Selain itu, dalam hubungannya dengan bahasa Indonesia, bahasa daerah berfungsi sebagai: (a) pendukung bahasa nasional, (b) bahasa pengantar di sekolah dasar di daerah tertentu pada tingkat permulaan untuk memperlancar pengajaran bahasa Indonesia dan mata pelajaran lain, dan. (c) sumber kebahasaan untuk memperkaya bahasa Indonesia, serta (d) dalam keadaan tertentu dapat berfungsi sebagai pelengkap bahasa Indonesia di dalam penyelenggaraan pemerintahan pada tingkat daerah (Alwi dan Dendy Soegono, 2000).
Maka, pemerintah tidak perlu melarang penggunaan bahasa daerah di sekolah-sekolah seperti wacana yang pernah dicanangkan oleh Kementerian Pendidikan dan Kebudayaan (Kemendikbud) empat tahun silam, tepatnya pada pembuatan kurikulum 2013. Langkah itu amat gegabah apabila merujuk pada pemikiran jangka panjang.
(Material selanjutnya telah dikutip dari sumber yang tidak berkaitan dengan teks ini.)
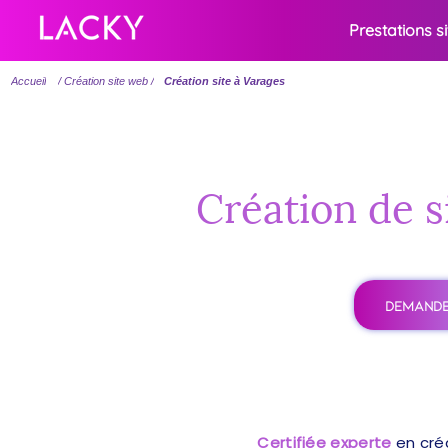
Prestations s
Accueil
/ Création site web /
Création site à Varages
Création de s
DEMANDE
Certifiée experte
en cré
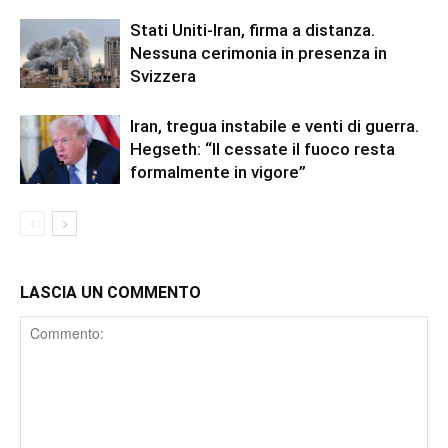
Stati Uniti-Iran, firma a distanza.
Nessuna cerimonia in presenza in
Svizzera
Iran, tregua instabile e venti di guerra.
Hegseth: “Il cessate il fuoco resta
formalmente in vigore”
LASCIA UN COMMENTO
Comment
Mengapa institusi sekaliber itu luput mengamati kemungkinan punahnya bahasa daerah.
Sama halnya dengan kasus pencampuran bahasa Inggris, banyak orang juga nyinyir terhadap racikan daerah-nasional. Seperti penggunaan bahasa Sunda yang diaduk dengan bahasa Indonesia dalam bertutur, sering sekali memantik sarkasme warga lain.
Padahal, selama cara itu mampu melestarikan keduanya, kenapa tidak. Lagi pula, untuk surat menyurat resmi, hal-ihwal tulisan formal, bahasa Indonesia tidak akan pernah ternodai. Dalam kasus melamar kerja misalnya, meski bukan dari kalangan terdidik, pencari kerja akan meniru Google dalam membuat surat lamaran, yang kebanyakan diunggah orang-orang terdidik. Alhasil, contoh surat tidak akan melenceng dari kaidah bahasa yang telah disepakati.